TASK PROMPT =>
Each line of the data holding "CIRCLE" should be found and copied.

SUPPLIED MATERIAL =>
▼▼▼

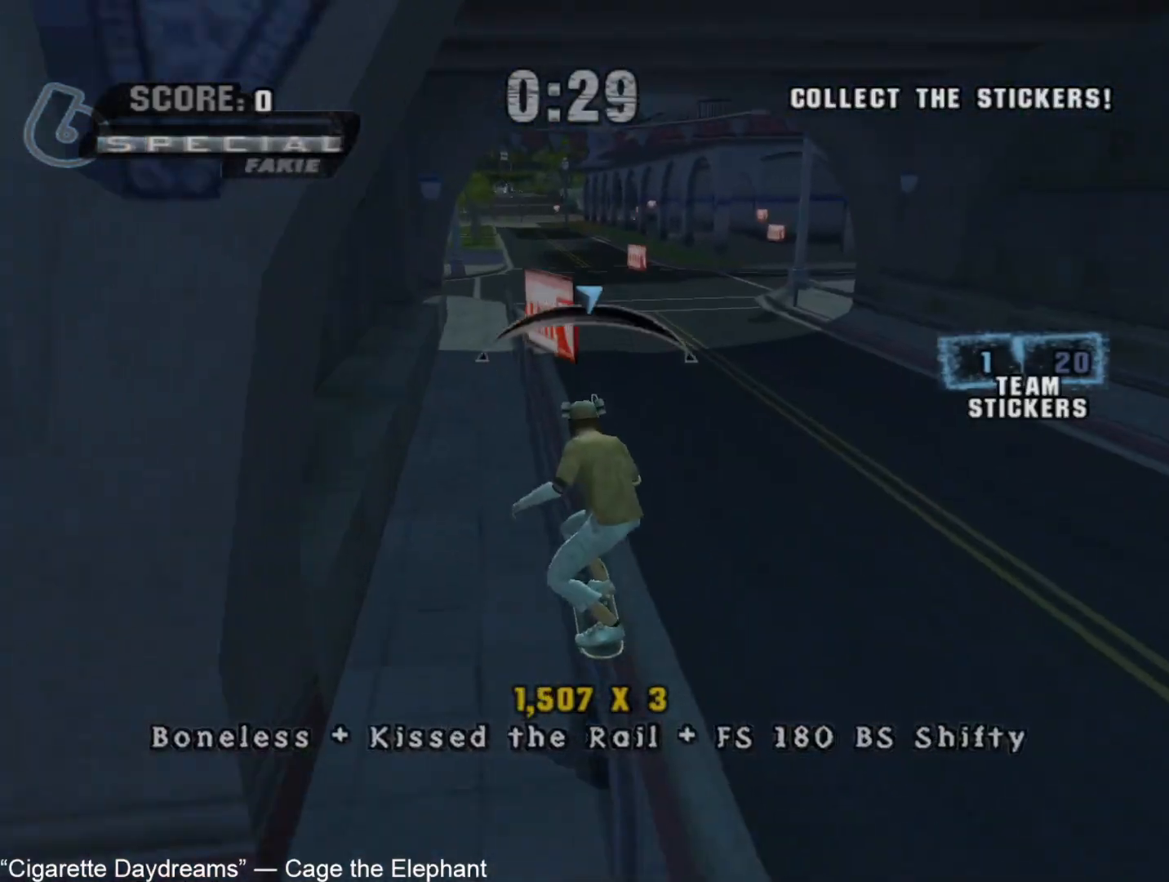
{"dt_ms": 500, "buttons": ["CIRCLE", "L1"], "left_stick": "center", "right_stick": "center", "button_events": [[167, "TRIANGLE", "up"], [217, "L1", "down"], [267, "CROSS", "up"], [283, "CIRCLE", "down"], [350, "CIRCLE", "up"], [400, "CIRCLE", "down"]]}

▲▲▲
▼▼▼

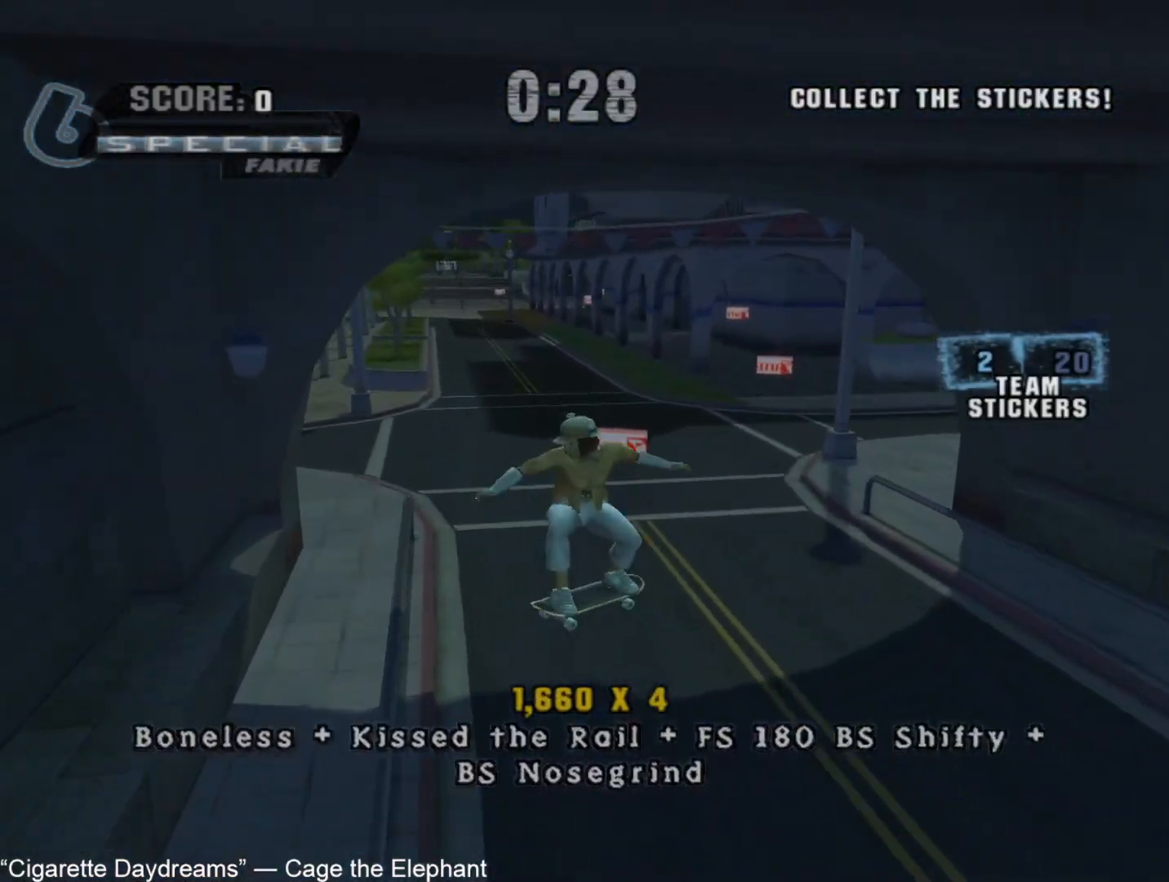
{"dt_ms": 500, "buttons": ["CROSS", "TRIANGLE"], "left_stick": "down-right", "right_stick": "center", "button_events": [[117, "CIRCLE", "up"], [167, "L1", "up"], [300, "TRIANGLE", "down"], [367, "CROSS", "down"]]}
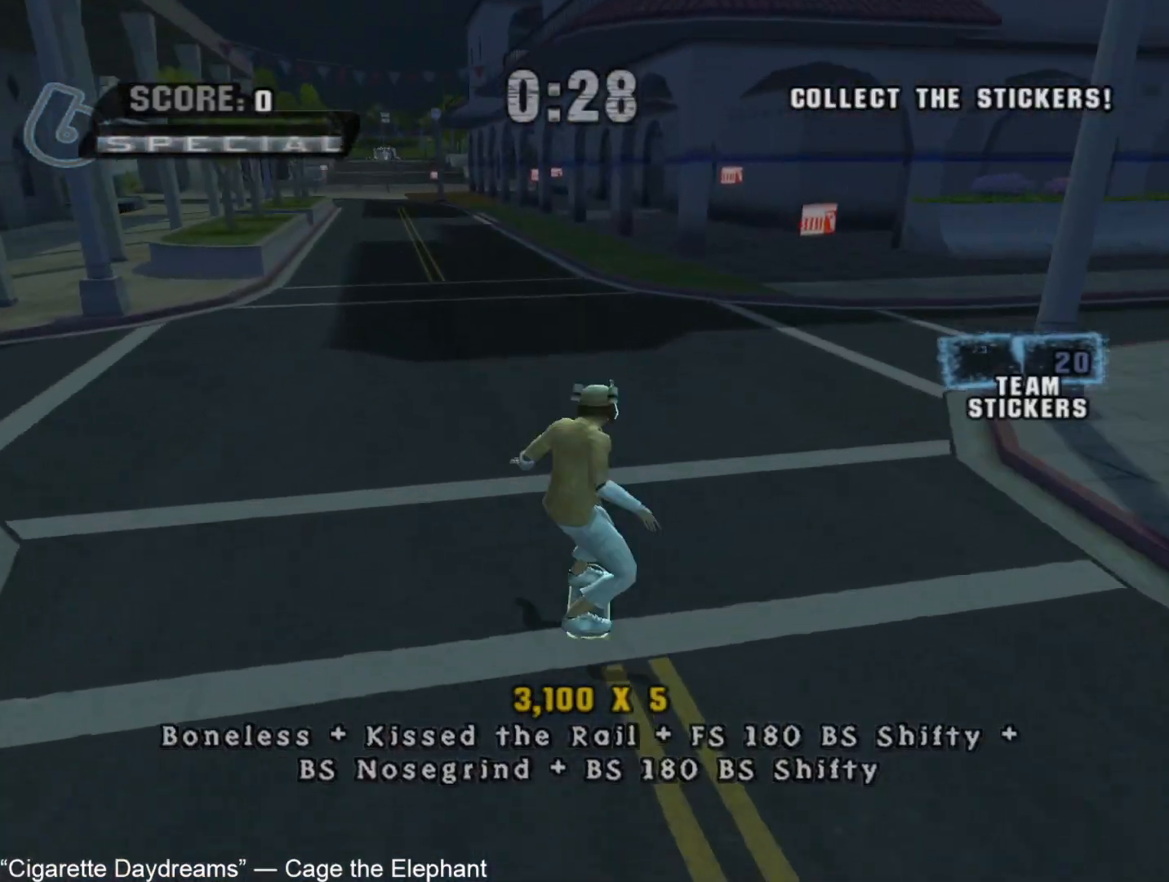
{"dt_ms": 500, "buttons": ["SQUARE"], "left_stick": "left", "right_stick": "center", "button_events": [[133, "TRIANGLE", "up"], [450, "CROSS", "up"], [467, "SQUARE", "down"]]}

▲▲▲

EXERCISE ANSWER =>
{"dt_ms": 500, "buttons": ["CIRCLE", "L1"], "left_stick": "center", "right_stick": "center", "button_events": [[167, "TRIANGLE", "up"], [217, "L1", "down"], [267, "CROSS", "up"], [283, "CIRCLE", "down"], [350, "CIRCLE", "up"], [400, "CIRCLE", "down"]]}
{"dt_ms": 500, "buttons": ["CROSS", "TRIANGLE"], "left_stick": "down-right", "right_stick": "center", "button_events": [[117, "CIRCLE", "up"], [167, "L1", "up"], [300, "TRIANGLE", "down"], [367, "CROSS", "down"]]}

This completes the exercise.